This year, designers looking to freshen homes and lift their clients’ moods are going green, keeping things comfortable and getting down to earth.
Here are some of 2022’s top interior design trends.
According to Dwell, nature will continue to play a large role in home decor for 2022. Biophilic design places an emphasis on plants and green, natural visuals.
The pandemic has been a stressful time, and interior design is focusing on comfort and stress relief. Science has found that indoor plants might be one answer.

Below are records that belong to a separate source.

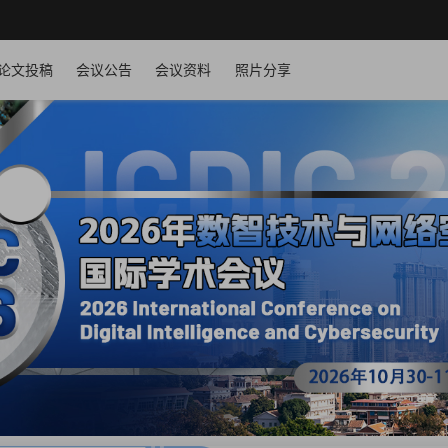
论文投稿
会议公告
会议资料
照片分享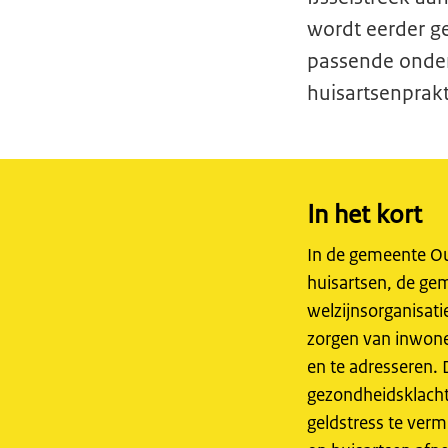
wordt eerder g
passende onders
huisartsenprakt
In het kort
In de gemeente Ou
huisartsen, de ge
welzijnsorganisat
zorgen van inwoner
en te adresseren.
gezondheidsklacht
geldstress te ver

A study published in the International Journal of Environmental Research and Public Health reported that foliage plants improved the concentration and attention in elementary school students when used as a visual stimuli. Another study from the Journal of Physiological Anthropology discovered a link between indoor plants and reduced stress levels.
Curves are comforting
Curvy furniture can help create a more comforting environment by making people feel embraced and safe. That’s why it’s making a comeback.
Evelyn Benatar, president of New York Interior Design Inc., emphasized the importance of comfort in the home this year.
“Comfort is in a huge, huge forward motion,” she said on the design website 21oak.com. “During COVID, the way that people are dressing, they want to be enveloped, cozy and comfortable.”
The pandemic has bottlenecked many industries worldwide, causing supply chain issues and product shortages. To combat the lack of inventory and rising costs, many interior designers are turning to reclaimed materials.
In December 2021, online marketplace 1stDibs held a designer survey to predict upcoming household decor trends. Sustainable, reusable material won the day.
“For designers next year, going green extends beyond color trends and into green thumbs and green living,” the survey said. “When asked what design trends will remain popular in 2022, almost all designers selected sustainable materials (nearly universal at 97%) and plants (93%), which both reflect a desire to remain in harmony with the environment.”
Reiterating the importance of comfort and calm in the home, many designers are pushing their green approach to include more than just plants. Nature-inspired accessories can strengthen the calming power of your home.
“With more time spent indoors than ever before, we’re all seeking to strengthen our connection with nature,” Athena Calderone, founder of Eyeswoon, told Vogue. “This has simultaneously inspired a resurgence in natural surfaces — think stoneware, terra-cotta, marble and travertine being used across the board, from backsplashes to bathtubs, furniture and decorative objects. The raw, porous, imperfect nature of these organic materials adds depth, soul and visual intrigue, while also mimicking the calming, restorative ambiance of the outdoors. This lure back to nature has also sparked an interest in large trees at home, from the elegant black olive to Southern magnolias.”
Wood, leather and bronze are on the rise in interior design, according to Dwell. It’s all in an effort to bring earthy textures back into the living space.
“There will also be greater experimentation with textures like raked plaster, rougher clay or grainy stuccos,” Frederick Tang, principal at the eponymous architecture and interior design firm in Brooklyn, New York, told Dwell. “These have been really popular interior finishes because they’re so durable and can be made water-resistant, but I think they will start moving outdoors, and even onto custom furniture.”